Extracted material:
---

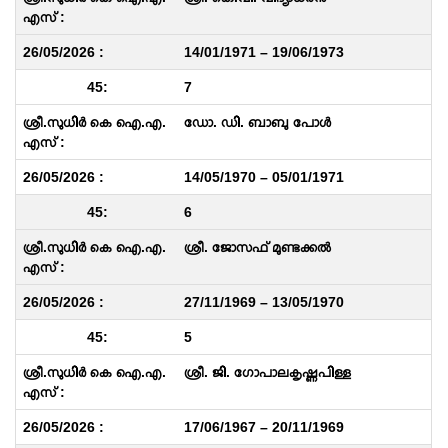
14/01/1971 – 19/06/1973
7
ഡോ. ഡി. ബാബു പോൾ
14/05/1970 – 05/01/1971
6
ശ്രീ. ജോസഫ് മുണ്ടക്കൽ
27/11/1969 – 13/05/1970
5
ശ്രീ. ജി. ഗോപാലകൃഷ്ണപിള്ള
17/06/1967 – 20/11/1969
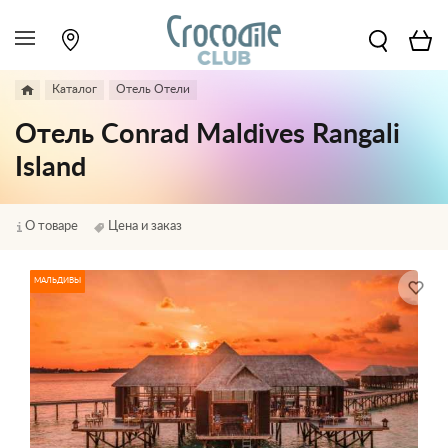
Каталог
Отель Отели
Отель Conrad Maldives Rangali
Island
О товаре
Цена и заказ
МАЛЬДИВЫ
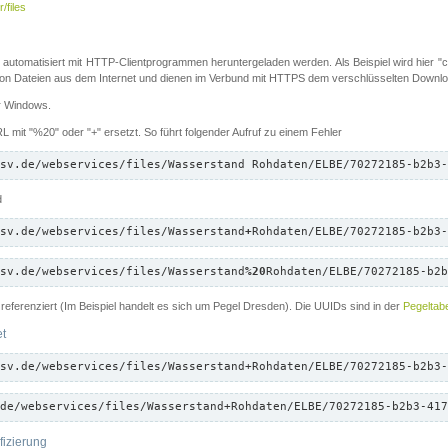
/files
 automatisiert mit HTTP-Clientprogrammen heruntergeladen werden. Als Beispiel wird hier "cu
 Dateien aus dem Internet und dienen im Verbund mit HTTPS dem verschlüsselten Down
ür Windows.
 mit "%20" oder "+" ersetzt. So führt folgender Aufruf zu einem Fehler
sv.de/webservices/files/Wasserstand Rohdaten/ELBE/70272185-b2b3-
d
sv.de/webservices/files/Wasserstand
+
Rohdaten/ELBE/70272185-b2b3-
sv.de/webservices/files/Wasserstand
%20
Rohdaten/ELBE/70272185-b2b
referenziert (Im Beispiel handelt es sich um Pegel Dresden). Die UUIDs sind in der
Pegeltabe
et
sv.de/webservices/files/Wasserstand+Rohdaten/ELBE/70272185-b2b3-
de/webservices/files/Wasserstand+Rohdaten/ELBE/70272185-b2b3-417
fizierung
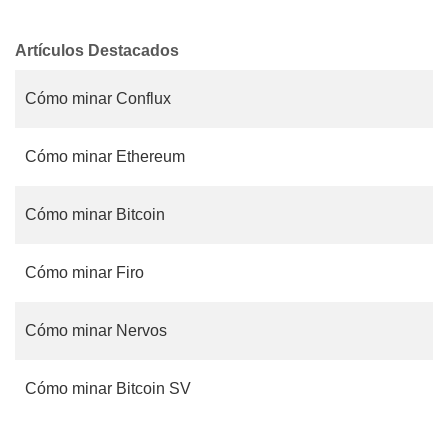
Artículos Destacados
Cómo minar Conflux
Cómo minar Ethereum
Cómo minar Bitcoin
Cómo minar Firo
Cómo minar Nervos
Cómo minar Bitcoin SV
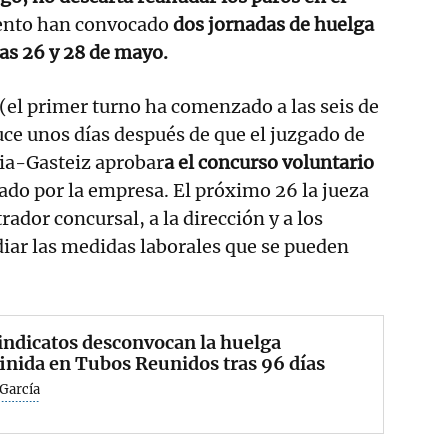
ento han convocado
dos jornadas de huelga
ías 26 y 28 de mayo.
 (el primer turno ha comenzado a las seis de
ce unos días después de que el juzgado de
ria-Gasteiz aprobar
a el concurso voluntario
tado por la empresa. El próximo 26 la jueza
rador concursal, a la dirección y a los
diar las medidas laborales que se pueden
indicatos desconvocan la huelga
inida en Tubos Reunidos tras 96 días
García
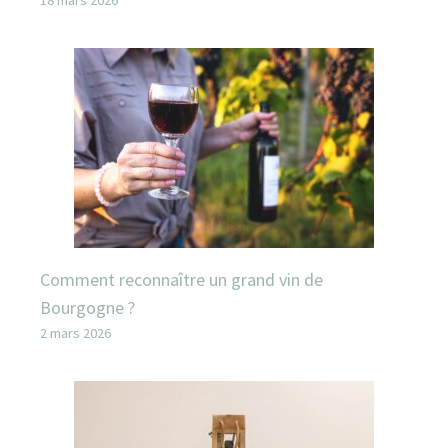
18 mars 2026
Comment reconnaître un grand vin de
Bourgogne ?
2 mars 2026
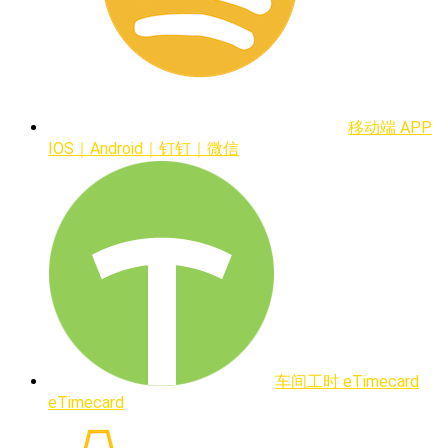
移动端 APP
IOS｜Android｜钉钉｜微信
车间工时 eTimecard
eTimecard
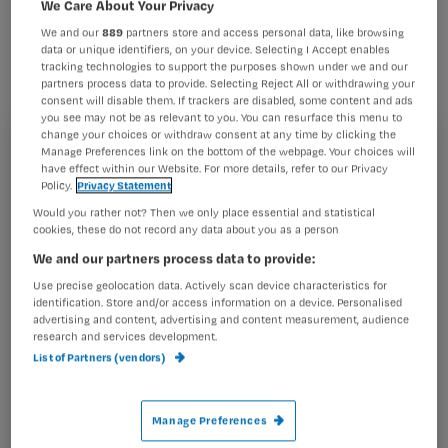
We Care About Your Privacy
Elektronisch Patiëntendossier (EPD).
We and our
889
partners store and access personal data, like browsing
Regeringspartijen PvdA en SP vinden
data or unique identifiers, on your device. Selecting I Accept enables
dit veel te snel en denken dat minister
tracking technologies to support the purposes shown under we and our
partners process data to provide. Selecting Reject All or withdrawing your
Klink hiermee te hard van stapel loopt.
consent will disable them. If trackers are disabled, some content and ads
you see may not be as relevant to you. You can resurface this menu to
change your choices or withdraw consent at any time by clicking the
Manage Preferences link on the bottom of the webpage. Your choices will
Registreren
have effect within our Website. For more details, refer to our Privacy
Policy.
Privacy Statement
Wil je dit artikel lezen?
Would you rather not? Then we only place essential and statistical
Huisartsen, apothekers en specialisten
cookies, these do not record any data about you as a person
Maak gratis een account aan en lees 2
…
We and our partners process data to provide:
artikelen gratis per maand
Use precise geolocation data. Actively scan device characteristics for
Al een account of abonnement?
Log dan in
identification. Store and/or access information on a device. Personalised
advertising and content, advertising and content measurement, audience
research and services development.
List of Partners (vendors)
Wat
is
Manage Preferences
je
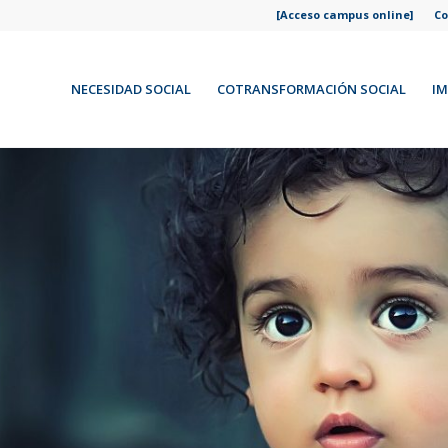
[Acceso campus online]
C
NECESIDAD SOCIAL
COTRANSFORMACIÓN SOCIAL
I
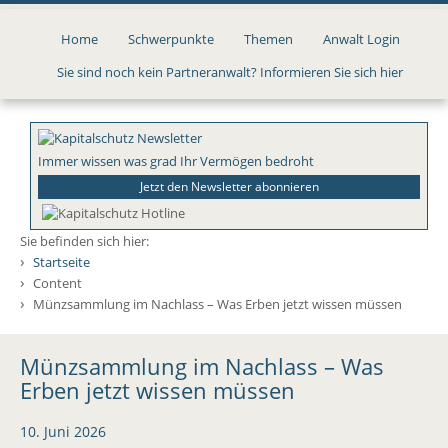
Direkt
zum
Home
Schwerpunkte
Themen
Anwalt Login
Inhalt
Sie sind noch kein Partneranwalt? Informieren Sie sich hier
Immer wissen was grad Ihr Vermögen bedroht
Jetzt den Newsletter abonnieren
Sie befinden sich hier:
›
Startseite
›
Content
›
Münzsammlung im Nachlass – Was Erben jetzt wissen müssen
Münzsammlung im Nachlass – Was
Erben jetzt wissen müssen
10. Juni 2026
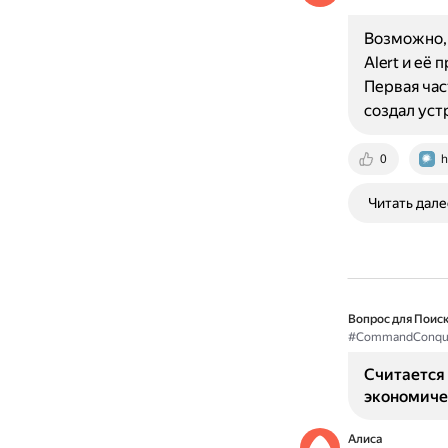
Возможно, 
Alert и её
Первая час
создал ус
0
h
Читать дале
Вопрос для Поиск
#CommandConqu
Считается 
экономиче
Алиса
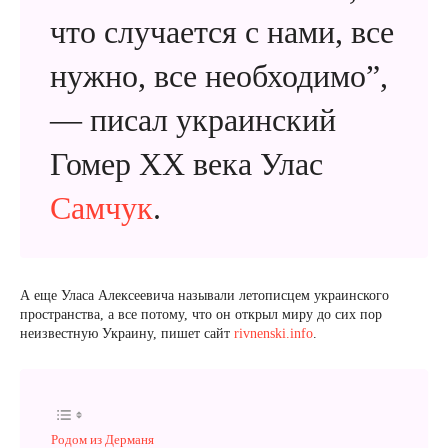
что случается с нами, все
нужно, все необходимо”,
— писал украинский
Гомер ХХ века Улас
Самчук
.
А еще Уласа Алексеевича называли летописцем украинского
пространства, а все потому, что он открыл миру до сих пор
неизвестную Украину, пишет сайт
rivnenski.info
.
Родом из Дерманя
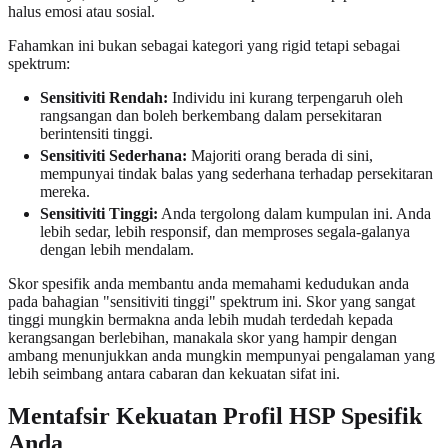
halus emosi atau sosial.
Fahamkan ini bukan sebagai kategori yang rigid tetapi sebagai
spektrum:
Sensitiviti Rendah:
Individu ini kurang terpengaruh oleh
rangsangan dan boleh berkembang dalam persekitaran
berintensiti tinggi.
Sensitiviti Sederhana:
Majoriti orang berada di sini,
mempunyai tindak balas yang sederhana terhadap persekitaran
mereka.
Sensitiviti Tinggi:
Anda tergolong dalam kumpulan ini. Anda
lebih sedar, lebih responsif, dan memproses segala-galanya
dengan lebih mendalam.
Skor spesifik anda membantu anda memahami kedudukan anda
pada bahagian "sensitiviti tinggi" spektrum ini. Skor yang sangat
tinggi mungkin bermakna anda lebih mudah terdedah kepada
kerangsangan berlebihan, manakala skor yang hampir dengan
ambang menunjukkan anda mungkin mempunyai pengalaman yang
lebih seimbang antara cabaran dan kekuatan sifat ini.
Mentafsir Kekuatan Profil HSP Spesifik
Anda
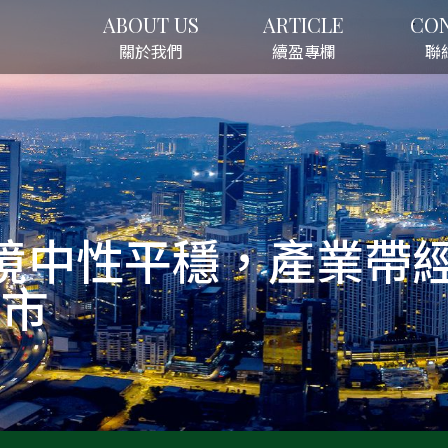
ABOUT US
ARTICLE
CO
關於我們
續盈專欄
聯
境中性平穩，產業帶
股市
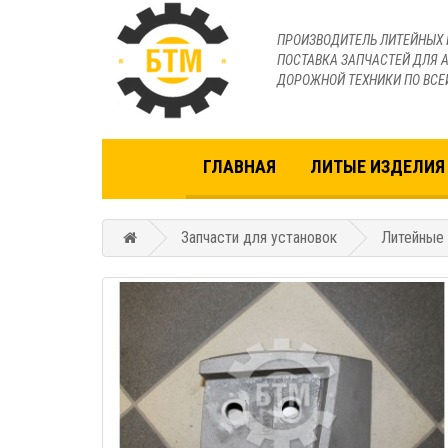
ПРОИЗВОДИТЕЛЬ ЛИТЕЙНЫХ 
ПОСТАВКА ЗАПЧАСТЕЙ ДЛЯ А
ДОРОЖНОЙ ТЕХНИКИ ПО ВСЕ
ГЛАВНАЯ
ЛИТЫЕ ИЗДЕЛИЯ 
Запчасти для установок
Литейные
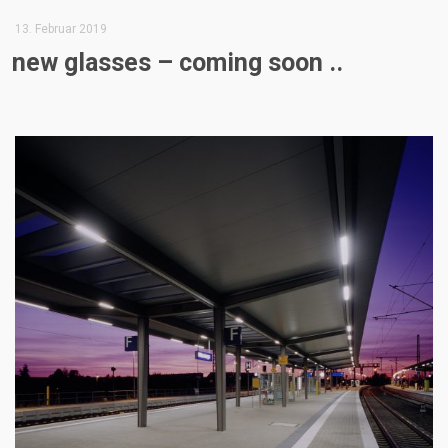
13. Februar 2019
new glasses – coming soon ..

---

What you will do: Please reproduce the entries above exactly, omitting every picture.

Completed exercise:
14/01/1971 – 19/06/1973
7
ഡോ. ഡി. ബാബു പോൾ
14/05/1970 – 05/01/1971
6
ശ്രീ. ജോസഫ് മുണ്ടക്കൽ
27/11/1969 – 13/05/1970
5
ശ്രീ. ജി. ഗോപാലകൃഷ്ണപിള്ള
17/06/1967 – 20/11/1969
Каталог
Отель Отели
Отель Conrad Maldives Rangali
Island
О товаре
Цена и заказ
МАЛЬДИВЫ
/files
 automatisiert mit HTTP-Clientprogrammen heruntergeladen werden. Als Beispiel wird hier "cu
 Dateien aus dem Internet und dienen im Verbund mit HTTPS dem verschlüsselten Down
ür Windows.
 mit "%20" oder "+" ersetzt. So führt folgender Aufruf zu einem Fehler
sv.de/webservices/files/Wasserstand Rohdaten/ELBE/70272185-b2b3-
d
sv.de/webservices/files/Wasserstand
+
Rohdaten/ELBE/70272185-b2b3-
sv.de/webservices/files/Wasserstand
%20
Rohdaten/ELBE/70272185-b2b
referenziert (Im Beispiel handelt es sich um Pegel Dresden). Die UUIDs sind in der
Pegeltabe
et
sv.de/webservices/files/Wasserstand+Rohdaten/ELBE/70272185-b2b3-
de/webservices/files/Wasserstand+Rohdaten/ELBE/70272185-b2b3-417
fizierung
Artículos Destacados
Cómo minar Conflux
Cómo minar Ethereum
Cómo minar Bitcoin
Cómo minar Firo
Cómo minar Nervos
Cómo minar Bitcoin SV
ento han convocado
dos jornadas de huelga
ías 26 y 28 de mayo.
 (el primer turno ha comenzado a las seis de
ce unos días después de que el juzgado de
ria-Gasteiz aprobar
a el concurso voluntario
tado por la empresa. El próximo 26 la jueza
rador concursal, a la dirección y a los
diar las medidas laborales que se pueden
indicatos desconvocan la huelga
inida en Tubos Reunidos tras 96 días
García
18 mars 2026
Comment reconnaître un grand vin de
Bourgogne ?
2 mars 2026
移动端 APP
IOS｜Android｜钉钉｜微信
车间工时 eTimecard
eTimecard
We Care About Your Privacy
Elektronisch Patiëntendossier (EPD).
We and our
889
partners store and access personal data, like browsing
Regeringspartijen PvdA en SP vinden
data or unique identifiers, on your device. Selecting I Accept enables
dit veel te snel en denken dat minister
tracking technologies to support the purposes shown under we and our
partners process data to provide. Selecting Reject All or withdrawing your
Klink hiermee te hard van stapel loopt.
consent will disable them. If trackers are disabled, some content and ads
you see may not be as relevant to you. You can resurface this menu to
change your choices or withdraw consent at any time by clicking the
Manage Preferences link on the bottom of the webpage. Your choices will
Registreren
have effect within our Website. For more details, refer to our Privacy
Policy.
Privacy Statement
Wil je dit artikel lezen?
Would you rather not? Then we only place essential and statistical
Huisartsen, apothekers en specialisten
cookies, these do not record any data about you as a person
Maak gratis een account aan en lees 2
…
We and our partners process data to provide:
artikelen gratis per maand
Use precise geolocation data. Actively scan device characteristics for
Al een account of abonnement?
Log dan in
identification. Store and/or access information on a device. Personalised
advertising and content, advertising and content measurement, audience
research and services development.
List of Partners (vendors)
Wat
is
Manage Preferences
je
[Acceso campus online]
C
NECESIDAD SOCIAL
COTRANSFORMACIÓN SOCIAL
I
Direkt
zum
Home
Schwerpunkte
Themen
Anwalt Login
Inhalt
Sie sind noch kein Partneranwalt? Informieren Sie sich hier
Immer wissen was grad Ihr Vermögen bedroht
Jetzt den Newsletter abonnieren
Sie befinden sich hier:
›
Startseite
›
Content
›
Münzsammlung im Nachlass – Was Erben jetzt wissen müssen
Münzsammlung im Nachlass – Was
Erben jetzt wissen müssen
10. Juni 2026
Возможно, 
Alert и её
Первая час
создал ус
0
h
Читать дале
Вопрос для Поиск
#CommandConqu
Считается 
экономиче
Алиса
что случается с нами, все
нужно, все необходимо”,
— писал украинский
Гомер ХХ века Улас
Самчук
.
А еще Уласа Алексеевича называли летописцем украинского
пространства, а все потому, что он открыл миру до сих пор
неизвестную Украину, пишет сайт
rivnenski.info
.
Родом из Дерманя
halus emosi atau sosial.
Fahamkan ini bukan sebagai kategori yang rigid tetapi sebagai
spektrum:
Sensitiviti Rendah:
Individu ini kurang terpengaruh oleh
rangsangan dan boleh berkembang dalam persekitaran
berintensiti tinggi.
Sensitiviti Sederhana:
Majoriti orang berada di sini,
mempunyai tindak balas yang sederhana terhadap persekitaran
mereka.
Sensitiviti Tinggi:
Anda tergolong dalam kumpulan ini. Anda
lebih sedar, lebih responsif, dan memproses segala-galanya
dengan lebih mendalam.
Skor spesifik anda membantu anda memahami kedudukan anda
pada bahagian "sensitiviti tinggi" spektrum ini. Skor yang sangat
tinggi mungkin bermakna anda lebih mudah terdedah kepada
kerangsangan berlebihan, manakala skor yang hampir dengan
ambang menunjukkan anda mungkin mempunyai pengalaman yang
lebih seimbang antara cabaran dan kekuatan sifat ini.
Mentafsir Kekuatan Profil HSP Spesifik
Anda
ABOUT US
ARTICLE
CO
關於我們
續盈專欄
聯
境中性平穩，產業帶
股市
ПРОИЗВОДИТЕЛЬ ЛИТЕЙНЫХ 
ПОСТАВКА ЗАПЧАСТЕЙ ДЛЯ А
ДОРОЖНОЙ ТЕХНИКИ ПО ВСЕ
ГЛАВНАЯ
ЛИТЫЕ ИЗДЕЛИЯ 
Запчасти для установок
Литейные
13. Februar 2019
new glasses – coming soon ..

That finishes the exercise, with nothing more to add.